News

All-abilities college given huge enrolment boost

Many pupils from Castlewellan travel to Kilkeel for school
Many pupils from Castlewellan travel to Kilkeel for school Many pupils from Castlewellan travel to Kilkeel for school

AN all-abilities college appears to have benefited from plans by nearby grammar schools to ask children to sit 11-plus tests based on where they live.

From this year, a pupil's home parish will determine whether or not they must take entrance exams to be admitted to new `bi-lateral' schools.

The changes are being made first in Kilkeel while there are proposals to introduce a geographical element to academic selection in Downpatrick.

The Catholic Church is opposed to 11-plus tests and wants all its schools to end the practice.

Plans to now introduce geography into the debate is unprecedented.

The Department of Education has confirmed it approved extra places for a college that sits half-way between the Kilkeel and Downpatrick schools.

St Malachy's High School in Castlewellan has been given a temporary variation to allow it to accept 34 pupils above its normal admissions number.

Parents told the Irish News that many were unwilling to force their children to sit tests to win places at comprehensive schools elsewhere.

In Kilkeel, St Louis Grammar School is to expand while St Columban's College will close. This will end the practice at St Louis' of admitting every pupil based on test scores.

The new, larger school, will instead adopt a bi-lateral approach to ensure children from the parishes of Lower and Upper Mourne will be admitted through non-academic criteria.

Up to 40 per cent of Year 8 places (52) will then be "available to children from the wider region by means of academic selection".

Children travel from far and wide to attend St Louis from towns including Newcastle, Castlewellan, Rathfriland, Newry and Warrenpoint.

Those living in Castlewellan fall outside the named parishes and have to take entrance exams.

Given the choice of attending a comprehensive school in their home town, or one further away that requires an entrance test, some told the Irish News they took the local option.

St Malachy's typically can take up to 164 pupils a year.
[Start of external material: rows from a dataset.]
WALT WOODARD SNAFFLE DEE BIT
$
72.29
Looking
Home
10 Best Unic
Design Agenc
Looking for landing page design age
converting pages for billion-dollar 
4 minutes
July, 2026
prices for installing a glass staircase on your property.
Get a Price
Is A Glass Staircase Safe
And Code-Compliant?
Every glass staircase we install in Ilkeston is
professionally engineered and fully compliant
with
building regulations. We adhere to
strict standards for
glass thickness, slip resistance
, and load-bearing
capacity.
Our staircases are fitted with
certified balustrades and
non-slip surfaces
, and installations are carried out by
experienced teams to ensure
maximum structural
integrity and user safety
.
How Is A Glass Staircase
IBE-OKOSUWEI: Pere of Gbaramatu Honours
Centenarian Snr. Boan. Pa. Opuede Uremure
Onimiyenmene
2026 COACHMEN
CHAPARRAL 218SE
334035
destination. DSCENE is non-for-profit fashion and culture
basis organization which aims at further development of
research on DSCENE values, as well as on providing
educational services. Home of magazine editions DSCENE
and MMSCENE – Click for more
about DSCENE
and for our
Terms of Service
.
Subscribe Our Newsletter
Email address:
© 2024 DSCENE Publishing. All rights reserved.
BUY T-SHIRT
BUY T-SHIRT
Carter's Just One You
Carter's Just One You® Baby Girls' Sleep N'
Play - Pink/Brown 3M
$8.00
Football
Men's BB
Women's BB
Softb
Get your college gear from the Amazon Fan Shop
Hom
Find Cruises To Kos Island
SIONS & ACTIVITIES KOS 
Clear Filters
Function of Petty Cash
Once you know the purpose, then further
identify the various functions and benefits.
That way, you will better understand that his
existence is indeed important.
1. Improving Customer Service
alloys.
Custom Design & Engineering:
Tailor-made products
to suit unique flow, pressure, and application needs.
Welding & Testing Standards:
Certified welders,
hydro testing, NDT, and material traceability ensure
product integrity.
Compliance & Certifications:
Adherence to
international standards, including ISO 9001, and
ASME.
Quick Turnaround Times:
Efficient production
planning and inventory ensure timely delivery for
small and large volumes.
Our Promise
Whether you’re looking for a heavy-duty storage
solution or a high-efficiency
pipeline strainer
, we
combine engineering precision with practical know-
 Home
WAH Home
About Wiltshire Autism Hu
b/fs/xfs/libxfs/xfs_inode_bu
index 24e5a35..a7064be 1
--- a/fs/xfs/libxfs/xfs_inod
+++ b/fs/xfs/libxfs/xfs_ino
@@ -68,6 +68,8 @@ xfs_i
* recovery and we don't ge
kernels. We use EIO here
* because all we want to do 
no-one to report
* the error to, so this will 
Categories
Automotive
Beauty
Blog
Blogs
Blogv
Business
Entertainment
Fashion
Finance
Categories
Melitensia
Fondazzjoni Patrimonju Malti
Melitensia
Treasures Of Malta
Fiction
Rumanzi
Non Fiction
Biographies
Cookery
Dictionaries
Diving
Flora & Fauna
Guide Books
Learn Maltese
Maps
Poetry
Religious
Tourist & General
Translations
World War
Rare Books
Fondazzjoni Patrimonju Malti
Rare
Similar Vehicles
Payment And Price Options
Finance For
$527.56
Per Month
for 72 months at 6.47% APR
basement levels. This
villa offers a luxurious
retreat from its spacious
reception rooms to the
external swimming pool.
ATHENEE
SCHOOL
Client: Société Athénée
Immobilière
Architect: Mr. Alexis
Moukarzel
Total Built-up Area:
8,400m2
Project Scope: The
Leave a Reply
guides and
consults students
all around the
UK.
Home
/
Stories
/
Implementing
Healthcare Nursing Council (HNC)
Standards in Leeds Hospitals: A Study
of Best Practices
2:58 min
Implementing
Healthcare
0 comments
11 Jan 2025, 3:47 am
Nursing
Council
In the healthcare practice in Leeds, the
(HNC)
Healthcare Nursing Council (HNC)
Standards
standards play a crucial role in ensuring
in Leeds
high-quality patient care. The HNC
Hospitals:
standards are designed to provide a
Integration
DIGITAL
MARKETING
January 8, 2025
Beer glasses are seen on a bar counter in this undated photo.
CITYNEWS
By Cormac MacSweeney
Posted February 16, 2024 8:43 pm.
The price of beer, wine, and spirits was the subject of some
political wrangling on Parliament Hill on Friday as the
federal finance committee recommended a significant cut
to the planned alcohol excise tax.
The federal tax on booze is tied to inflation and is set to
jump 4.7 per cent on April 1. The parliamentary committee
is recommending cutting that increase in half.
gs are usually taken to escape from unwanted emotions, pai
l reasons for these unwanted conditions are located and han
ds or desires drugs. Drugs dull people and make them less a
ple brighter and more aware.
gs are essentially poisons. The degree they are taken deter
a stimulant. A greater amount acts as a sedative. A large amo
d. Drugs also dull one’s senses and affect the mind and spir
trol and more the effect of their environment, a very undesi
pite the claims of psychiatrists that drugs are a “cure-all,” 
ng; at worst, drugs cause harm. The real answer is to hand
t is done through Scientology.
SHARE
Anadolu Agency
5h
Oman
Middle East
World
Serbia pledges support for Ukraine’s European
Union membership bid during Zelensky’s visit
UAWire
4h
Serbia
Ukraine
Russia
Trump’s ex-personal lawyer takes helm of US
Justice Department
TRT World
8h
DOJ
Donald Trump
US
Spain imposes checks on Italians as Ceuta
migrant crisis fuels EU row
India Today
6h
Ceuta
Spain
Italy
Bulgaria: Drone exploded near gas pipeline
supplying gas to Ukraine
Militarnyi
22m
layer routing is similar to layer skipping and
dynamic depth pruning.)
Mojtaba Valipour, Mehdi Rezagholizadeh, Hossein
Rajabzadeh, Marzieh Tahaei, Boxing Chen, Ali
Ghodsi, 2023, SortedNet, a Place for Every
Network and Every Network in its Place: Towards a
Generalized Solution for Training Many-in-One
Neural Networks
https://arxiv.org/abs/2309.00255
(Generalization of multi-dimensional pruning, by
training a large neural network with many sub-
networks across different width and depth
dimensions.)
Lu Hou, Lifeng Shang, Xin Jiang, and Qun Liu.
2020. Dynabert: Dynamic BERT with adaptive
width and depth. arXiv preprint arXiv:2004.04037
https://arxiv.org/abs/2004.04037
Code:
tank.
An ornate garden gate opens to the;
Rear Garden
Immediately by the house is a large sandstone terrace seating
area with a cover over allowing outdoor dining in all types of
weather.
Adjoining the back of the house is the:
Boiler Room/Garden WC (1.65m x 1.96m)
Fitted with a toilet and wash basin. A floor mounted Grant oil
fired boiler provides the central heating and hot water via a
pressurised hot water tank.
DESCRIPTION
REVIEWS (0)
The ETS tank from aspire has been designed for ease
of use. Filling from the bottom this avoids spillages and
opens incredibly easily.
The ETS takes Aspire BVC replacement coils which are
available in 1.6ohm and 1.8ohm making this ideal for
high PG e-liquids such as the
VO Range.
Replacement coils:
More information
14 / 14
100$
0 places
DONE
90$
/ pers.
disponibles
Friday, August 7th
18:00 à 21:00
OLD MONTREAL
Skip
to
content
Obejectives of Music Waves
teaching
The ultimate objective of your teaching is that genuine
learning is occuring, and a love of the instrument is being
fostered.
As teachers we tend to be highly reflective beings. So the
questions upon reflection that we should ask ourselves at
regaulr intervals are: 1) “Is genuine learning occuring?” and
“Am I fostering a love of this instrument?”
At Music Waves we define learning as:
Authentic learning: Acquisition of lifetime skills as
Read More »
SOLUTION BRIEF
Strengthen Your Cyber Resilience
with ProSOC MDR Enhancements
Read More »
It admitted 141, 145 and 156 in the last three years but this time it required 34 places over its admissions number.

"There is no grammar stream within the (Kilkeel) school, therefore the pupils are sitting a test into an academic all-ability school," one parent told the Irish News.

"These are people who would have sent their children to Kilkeel or Downpatrick schools but due to the uncertainty, they are now choosing St Malachy's."

Inspectors previously noted that St Malachy's usually attracts pupils from a wide catchment area. Pupils are also educated in a Moderate Learning Difficulties (MLD) unit.

It also has an Irish-medium stream, which won praise for promoting pupils' language skills, making "curricular content more accessible to them and enhances their learning experiences".